* _Consigne_:
Répondez aux questions suivantes à partir du texte d'étude.
1. Selon Fatma Mohsen, dans quels pays le Mossad aurait-il pu planifier ces explosions ?
2. Depuis quelle année Israël a-t-il bâti des bases de données sur les comptes bancaires et les portables des Libanais ?
3. À quelle date Hassen Nasrallah a-t-il décidé d'interdire l'utilisation des portables par ses hommes ?

Question : comment le Hezbollah qui, on le sait, est doté d’équipements de détection et de défense ultrasophistiqués n’a pas pu éviter le piège ? « D’abord, répond Fatma Mohsen, il faut savoir ce qui est de notoriété publique, que l’entité sioniste possède, de l’avis unanime des experts occidentaux, le service d’espionnage le plus performant et le plus perfectionné au monde. Et dans ce cas précis, il n’est pas exclu que le Mossad ait planifié ces explosions depuis l’étranger, plus exactement à Taïwan et en Hongrie, pays cités comme étapes principales dans la commande et la fabrication des 5 mille appareils de communication sollicités par le mouvement chiite libanais. De plus, ajoute notre experte, c’est dans le triangle «Taïwan-Hongrie-Liban» que les taupes israéliennes auraient préparé leurs plans, des mois durant, avant de passer à l’attaque, jour J, heure H ».
Il ne faut pas écarter l’hypothèse d’une complicité étrangère
Malgré cette analyse édifiante, les zones d’ombre persistent. «Pour le moment, et peut-être pour longtemps encore, nul ne sait», soutient un ancien haut cadre tunisien du ministère de l’Intérieur, Hassen Sellimi. Ce dernier, qui a notamment fait ses premières armes à la direction générale des services spéciaux (structure sensible dont relève, notamment le département des Renseignements), rappelle qu’«Israël a bâti, depuis 2005, une montagne de bases de données sur les comptes bancaires des Libanais, ainsi que sur leurs portables, d’où l’assassinat, au cours de la dernière décennie, de dizaines de combattants et responsables du Hezbollah. D’où également la décision, hélas, tardive, prise le 14 février dernier par Hassen Nasrallah d’interdire l’utilisation des portables par ses hommes ». Et notre interlocuteur d’ajouter : « Je pense que Netanyahu a opté pour ces cyberattaques de masse, d’abord en réponse à la tentative de piratage qui a ciblé, samedi dernier, des édifices publics en Israël et mise en échec in extremis. Ensuite, pour calmer le ras-le-bol d’une population de plus en plus exposée aux menaces quotidiennes du mouvement libanais (plus de 8200 missiles lancés sur cette entité, dont 1300 au cours du seul mois d’août dernier, Ndlr).

* _Extraits de données_:
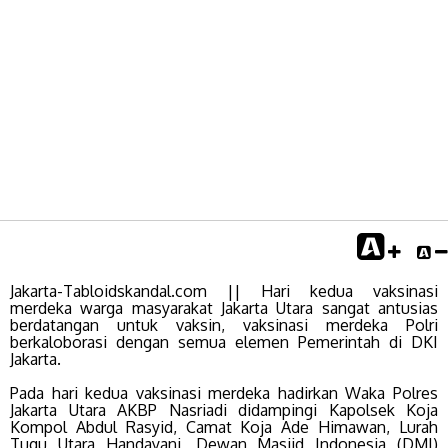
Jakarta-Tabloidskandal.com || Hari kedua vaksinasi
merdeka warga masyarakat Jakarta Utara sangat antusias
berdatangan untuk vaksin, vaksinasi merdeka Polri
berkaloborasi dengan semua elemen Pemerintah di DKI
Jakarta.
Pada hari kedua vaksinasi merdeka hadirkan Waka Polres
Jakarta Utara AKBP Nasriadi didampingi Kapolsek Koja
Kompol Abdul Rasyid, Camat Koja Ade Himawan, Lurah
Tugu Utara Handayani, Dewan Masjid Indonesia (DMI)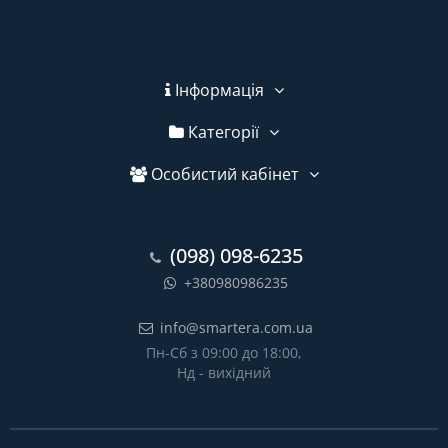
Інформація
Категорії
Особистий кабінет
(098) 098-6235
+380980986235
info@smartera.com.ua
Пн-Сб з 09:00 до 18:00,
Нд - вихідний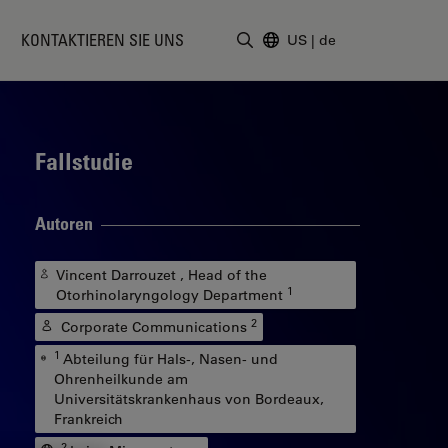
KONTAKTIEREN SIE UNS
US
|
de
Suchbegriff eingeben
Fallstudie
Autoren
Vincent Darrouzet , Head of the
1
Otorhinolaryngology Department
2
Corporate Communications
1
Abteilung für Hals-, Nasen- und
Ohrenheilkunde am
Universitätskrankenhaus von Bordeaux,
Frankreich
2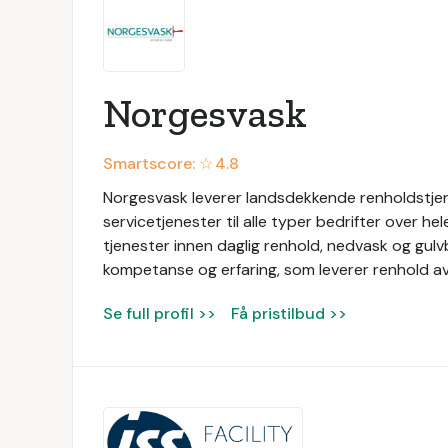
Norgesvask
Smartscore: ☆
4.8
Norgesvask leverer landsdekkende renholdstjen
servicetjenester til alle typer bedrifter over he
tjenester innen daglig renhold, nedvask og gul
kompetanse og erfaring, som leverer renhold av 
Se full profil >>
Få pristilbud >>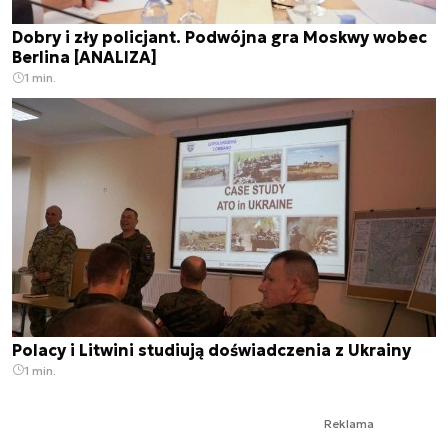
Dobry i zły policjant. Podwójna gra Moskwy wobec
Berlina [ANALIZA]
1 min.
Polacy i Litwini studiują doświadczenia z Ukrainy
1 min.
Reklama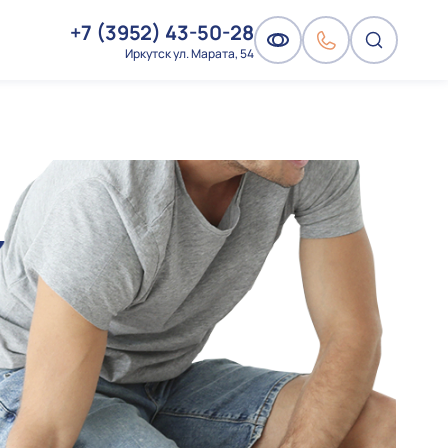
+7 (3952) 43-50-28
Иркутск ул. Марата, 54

* _Tâche réalisée_:
1. À Taïwan et en Hongrie.
2. Depuis 2005.
3. Le 14 février dernier.